### Texto presentado
▬▬▬▬▬▬

Por Diego Tatián*
(para La Tecl@ Eñe)
Una cabaña. Después de haber llegado casi por casualidad al remoto pueblo noruego de Skjolden, el filósofo austríaco Ludwig Wittgenstein hizo levantar allí mismo una cabaña, bajo su dirección, en 1914. La construcción se emplazaba sobre una ladera escarpada a orillas del lago Eidsvatnet, cerca del fiordo de Sogne, y solo era posible llegar a ella por agua -o a pie, cuando el lago se congelaba en invierno. Su propósito era retirarse a trabajar en completa soledad sobre asuntos de lógica, durante al menos dos años de emboscadura ininterrumpida. Las pocas fotografías de la época que registran la cabaña (desmantelada en 1958, hoy en proceso de reconstrucción) transmiten algo no únicamente inhóspito sino aterrador. Bertrand Russell escribió en su diario: “le dije que estaría oscuro, y él dijo que odiaba la luz del día. Le dije que sería muy solitario, y él dijo que prostituía su mente hablando con personas inteligentes. Le dije que estaba loco y él dijo que Dios le guardará de la cordura”.
Debido al estallido de la Primera Guerra, el proyecto quedó pospuesto. O mejor sería decir sustituido por el de alistarse como voluntario en el frente de batalla -solicitó, precisamente uno de los puestos de mayor peligro, en el que la muerte era una posibilidad cierta. El biógrafo Ray Monk, escribe: “Al día siguiente [de su llegada], en el puesto de observación, esperó el bombardeo nocturno con gran ilusión. Se sentía como un príncipe en un castillo encantado”. Además de soldado, a lo largo de su vida Wittgenstein alternó oficios extraños -extraños al menos para alguien que provenía de una de las familias más ricas de Europa: jardinero, portero de hotel, avistador de aves en Irlanda, trabajador en una fábrica de jugos y, durante nueve largos años, maestro rural.

▬▬▬▬▬▬

### Ejercicio escrito
Transcribe del texto sobre la cabaña de Wittgenstein el pasaje que empieza con "Debido al estallido" y sigue hasta "años, maestro rural.".

### Información proporcionada

▬▬▬▬▬▬

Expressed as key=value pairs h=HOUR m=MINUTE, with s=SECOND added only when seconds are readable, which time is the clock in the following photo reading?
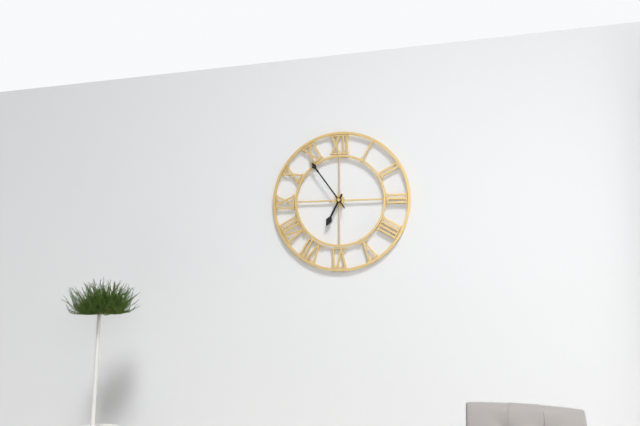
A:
h=6 m=54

▬▬▬▬▬▬

### Respuesta del ejercicio
Debido al estallido de la Primera Guerra, el proyecto quedó pospuesto. O mejor sería decir sustituido por el de alistarse como voluntario en el frente de batalla -solicitó, precisamente uno de los puestos de mayor peligro, en el que la muerte era una posibilidad cierta. El biógrafo Ray Monk, escribe: “Al día siguiente [de su llegada], en el puesto de observación, esperó el bombardeo nocturno con gran ilusión. Se sentía como un príncipe en un castillo encantado”. Además de soldado, a lo largo de su vida Wittgenstein alternó oficios extraños -extraños al menos para alguien que provenía de una de las familias más ricas de Europa: jardinero, portero de hotel, avistador de aves en Irlanda, trabajador en una fábrica de jugos y, durante nueve largos años, maestro rural.